**Page excerpt:**
☆ ☆ ☆ ☆ ☆ ☆ ☆

Changing a multicellular organism was first accomplished in 1982 when the Carnegie Institute implanted a foreign gene in a fruit fly. The change was functional and was passed along to subsequent generations. In the Carnegie experiment, red-eye genes were passed to brown-eye flies.

Genetic researchers who first contemplated the problem of directly altering the coding sequence of DNA were faced with problems that were simultaneously simple and complex. The simple part was the exchange of molecules in the DNA to bring about the desired modifications. The complex task would be to locate the right gene and to alter only that part of the code. Although the basic idea was simple, they would be working at the molecular level, beyond the range of any microscope.

The most likely candidate for the pioneer work was a single-cell bacterium. The organism enlisted early was the most common bacterium in the human intestinal tract: Escherichia coli.

E. coli is easy to care for and maintain. And it holds the distinction of being the single most carefully studied organism in history. For this reason, E. coli has been used not only for the majority of the early DNA studies, but its genetically altered forms have been patented as life forms invented by human beings.

Methods of mapping the DNA sequence were developed by clipping off the ends of an uncoiled DNA strand and analyzing and identifying the individual molecules as they were encountered on the strand.

After a gene was mapped, changes were induced in the DNA, altering the sequence by introducing mutagenic chemicals—compounds that increase the frequency of genetic mutations by “scrambling” the DNA sequence. Researchers observed the effects on the microorganism, remapped the gene, thereby learning the functions of specific parts of the DNA code.

☆ ☆ ☆ ☆ ☆ ☆ ☆

**Extracted data:**

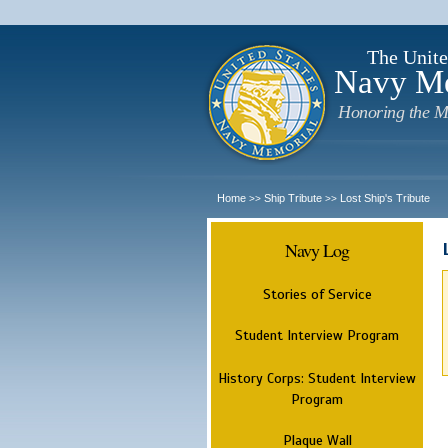
The Unite
Navy M
Honoring the M
Home
Ship Tribute
Lost Ship's Tribute
>>
>>
Navy Log
Stories of Service
Student Interview Program
History Corps: Student Interview
Program
Plaque Wall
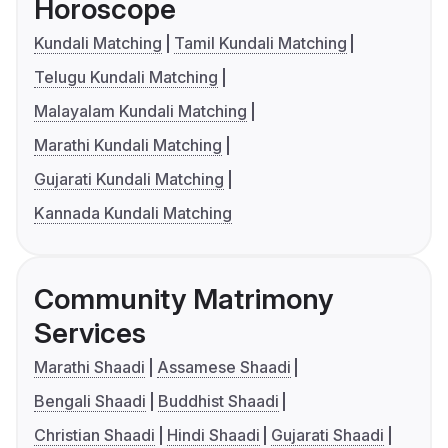
Horoscope
Kundali Matching
Tamil Kundali Matching
Telugu Kundali Matching
Malayalam Kundali Matching
Marathi Kundali Matching
Gujarati Kundali Matching
Kannada Kundali Matching
Community Matrimony
Services
Marathi Shaadi
Assamese Shaadi
Bengali Shaadi
Buddhist Shaadi
Christian Shaadi
Hindi Shaadi
Gujarati Shaadi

☆ ☆ ☆ ☆ ☆ ☆ ☆

**What to work on:**
(1) Copy word for word the part of the passage on early genetic engineering that begins with the words containing "After a gene" and ends with "the DNA code.".
(2) Pick up the passage on early DNA research where it stops, and carry it forward.

**Answer list:**
(1)
After a gene was mapped, changes were induced in the DNA, altering the sequence by introducing mutagenic chemicals—compounds that increase the frequency of genetic mutations by “scrambling” the DNA sequence. Researchers observed the effects on the microorganism, remapped the gene, thereby learning the functions of specific parts of the DNA code.

(2)
Recombinant DNA technology, the most refined process of genetic engineering, came in 1974 when genetic researchers discovered they could clip off a known sequence of the DNA and replace it with DNA from other sources. This form of gene splicing quickly became the most important genetic engineering tool. Science was learning enough to make changes at will without relying on the slower random mutational techniques.

Ultimately, geneticists at CalTech invented two machines that were quantum leaps in genetic engineering research. One machine automatically identified the sequence of cellular amino acids, spelling out the DNA code of the particular gene. Another machine assembled artificial genes piece by piece.

With these advances it became necessary for the scientific community to keep track of the avalanche of mapped genes. In 1982, the Los Alamos National Laboratory set up GenBank, a computerized data base of millions of nucleic acid sequences. That data base soon contained information on hundreds of living species—including parts of man’s genetic constitution. One day, reconstructing these genetic constitutions may consist of connecting a laboratory computer to this massive data base, which in turn would spell out the genetic make-up of interest.

It is only a matter of time until the entire human DNA sequence is catalogued and computerized. With this information, the science of genetic engineering may be able to manipulate the human life form in ways we have not yet even imagined.

Four Ways to Change the Blueprint

Mutagenesis

Genetic mutations are induced by introducing a mutagenic agent that increases the random frequency of changes in genes to a rate many times faster than normal. This is usually fatal to the organism. But in populations sufficiently large, an occasional microorganism survives and successfully passes along the changes to subsequent generations.

Protoplast fusion

The external walls of cells are removed from two types of cells. The genetic materials then combine and mix, causing a natural (but still random) genetic recombination.

Gene amplification

DNA (outside the nucleus, but still inside the cell) is forced to reproduce at a rate 100 or more times faster than the DNA inside the nucleus (typically responsible for cell replication). This causes a greatly amplified production of cellular protein.

Recombinant DNA

The most refined genetic manipulation technique consists of splicing specific codes along the DNA chain, forming a stable combination of information that will produce a specific result and pass this trait on to succeeding generations.

Health Care And Big Business

Genetic engineering established a powerful foothold when the U.S. Supreme Court gave Dr. Ananda Chakrabarty the right to patent a life form he had engineered, a microorganism that would metabolize petroleum and help clean up oil spills.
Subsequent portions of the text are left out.